The application of the foot pressure distribution system in comparative studies of sprinting and long-distance running is mainly reflected in gait mechanics analysis, sports injury prevention, and footwear design optimization. The specific differences are as follows:
1. Differences in pressure distribution characteristics
Sprinting:
During high-speed running (e.g., 18 km/h), the plantar contact area increases by 1.2%, maximum impact force rises by 12.3%, peak pressure increases by 15.1%, and ground contact time shortens by 20.1%. The pressure distribution is more concentrated in the lateral forefoot (M7) and the little toe (M9), reflecting the mechanical demands of rapid propulsion.
Long-distance running:
Athletes with functional flatfoot disperse pressure through the plantar fascia network, reducing forefoot load to 52% (compared with 68% in normal runners), heel pressure to 28% (compared with 40% in normal runners), and peak pressure intensity to only 60% of that of normal runners, forming efficient shock absorption and energy cycling.
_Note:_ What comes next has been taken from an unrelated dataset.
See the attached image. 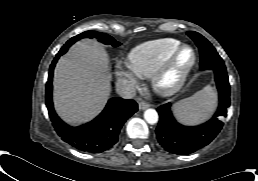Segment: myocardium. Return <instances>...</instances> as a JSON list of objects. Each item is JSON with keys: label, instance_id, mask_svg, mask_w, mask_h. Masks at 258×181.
Masks as SVG:
<instances>
[{"label": "myocardium", "instance_id": "obj_1", "mask_svg": "<svg viewBox=\"0 0 258 181\" xmlns=\"http://www.w3.org/2000/svg\"><path fill=\"white\" fill-rule=\"evenodd\" d=\"M185 49L191 51L192 58L188 64L178 68V59ZM196 62L197 55L192 46L187 44L178 46L152 75V85L155 91L162 96H171L177 93L184 86Z\"/></svg>", "mask_w": 258, "mask_h": 181}]
</instances>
2. Comparison of gait dynamics
Sprinting:
The center of pressure trajectory is more biased toward the lateral side of the foot, requiring rapid energy release to support explosive propulsion, but easily causing ankle instability.
Long-distance running:
The center of pressure trajectory is smoother and more symmetrical. Flatfoot athletes, through a low-arch structure (navicular position lower by 6.3 mm), convert impact force into propulsion energy, reducing the risk of joint injury.
3. Sports injury risks
Sprinting:
The medial forefoot (M5) and central forefoot (M6) bear higher loads; long-term slow training may lead to metatarsal overload injuries.
Long-distance running:
Flatfoot athletes show high efficiency in the energy storage-release cycle (energy loss rate only 10.9%), with significant metabolic savings (saving 378 kcal in a full marathon), reducing fatigue-related injuries.
4. Footwear design optimization
Sprint shoes:
Need to strengthen forefoot support to cope with high impact force. For example, Nike Free 5.0 simulates barefoot pressure distribution through outsole cutting technology.
Long-distance running shoes:
Designed for flatfoot with sole structures that evenly distribute pressure. For example, ASICS customizes personalized shoes through foot pressure testing.
5. Extension of technical applications
The foot pressure system combined with IMU sensors can synchronously analyze spatiotemporal gait parameters (such as cadence and step width), providing real-time feedback for sprint/long-distance running training. For example, NURVV smart insoles, with 16 sensing elements, quantify gait data to assist in running posture adjustment.
Through comparative analysis, the foot pressure system provides scientific evidence for biomechanics research and equipment development in both types of sports.